## Task details
Among the records that follow, find the line with "Has economic globalization" and the line with "Bhagwati, Jagdish. 1995.". Set down those lines and all lines between them exactly, without adding anything.

(Records from a data source)
──────────

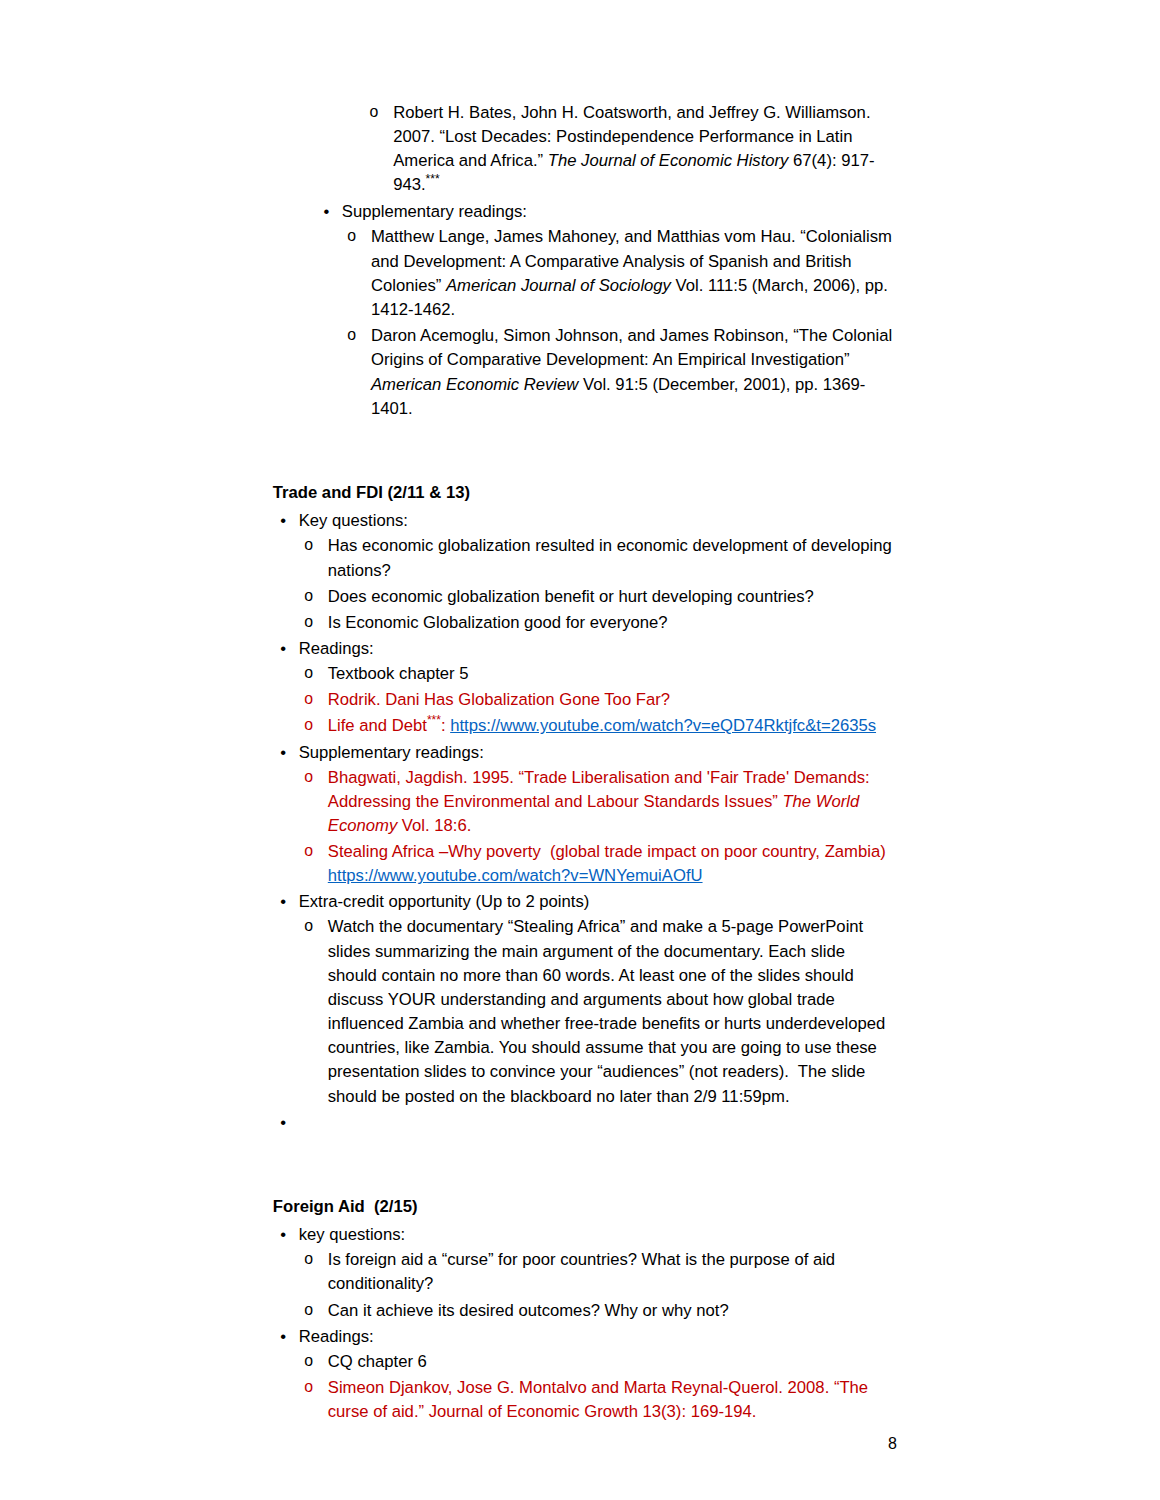Robert H. Bates, John H. Coatsworth, and Jeffrey G. Williamson. 2007. “Lost Decades: Postindependence Performance in Latin America and Africa.” The Journal of Economic History 67(4): 917-943.***
Supplementary readings:
Matthew Lange, James Mahoney, and Matthias vom Hau. “Colonialism and Development: A Comparative Analysis of Spanish and British Colonies” American Journal of Sociology Vol. 111:5 (March, 2006), pp. 1412-1462.
Daron Acemoglu, Simon Johnson, and James Robinson, “The Colonial Origins of Comparative Development: An Empirical Investigation” American Economic Review Vol. 91:5 (December, 2001), pp. 1369-1401.
Trade and FDI (2/11 & 13)
Key questions:
Has economic globalization resulted in economic development of developing nations?
Does economic globalization benefit or hurt developing countries?
Is Economic Globalization good for everyone?
Readings:
Textbook chapter 5
Rodrik. Dani Has Globalization Gone Too Far?
Life and Debt***: https://www.youtube.com/watch?v=eQD74Rktjfc&t=2635s
Supplementary readings:
Bhagwati, Jagdish. 1995. “Trade Liberalisation and 'Fair Trade' Demands: Addressing the Environmental and Labour Standards Issues” The World Economy Vol. 18:6.
Stealing Africa –Why poverty (global trade impact on poor country, Zambia) https://www.youtube.com/watch?v=WNYemuiAOfU
Extra-credit opportunity (Up to 2 points)
Watch the documentary “Stealing Africa” and make a 5-page PowerPoint slides summarizing the main argument of the documentary. Each slide should contain no more than 60 words. At least one of the slides should discuss YOUR understanding and arguments about how global trade influenced Zambia and whether free-trade benefits or hurts underdeveloped countries, like Zambia. You should assume that you are going to use these presentation slides to convince your “audiences” (not readers). The slide should be posted on the blackboard no later than 2/9 11:59pm.
Foreign Aid (2/15)
key questions:
Is foreign aid a “curse” for poor countries? What is the purpose of aid conditionality?
Can it achieve its desired outcomes? Why or why not?
Readings:
CQ chapter 6
Simeon Djankov, Jose G. Montalvo and Marta Reynal-Querol. 2008. “The curse of aid.” Journal of Economic Growth 13(3): 169-194.
8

──────────

## Written solution
Has economic globalization resulted in economic development of developing nations?
Does economic globalization benefit or hurt developing countries?
Is Economic Globalization good for everyone?
Readings:
Textbook chapter 5
Rodrik. Dani Has Globalization Gone Too Far?
Life and Debt***: https://www.youtube.com/watch?v=eQD74Rktjfc&t=2635s
Supplementary readings:
Bhagwati, Jagdish. 1995. “Trade Liberalisation and 'Fair Trade' Demands: Addressing the Environmental and Labour Standards Issues” The World Economy Vol. 18:6.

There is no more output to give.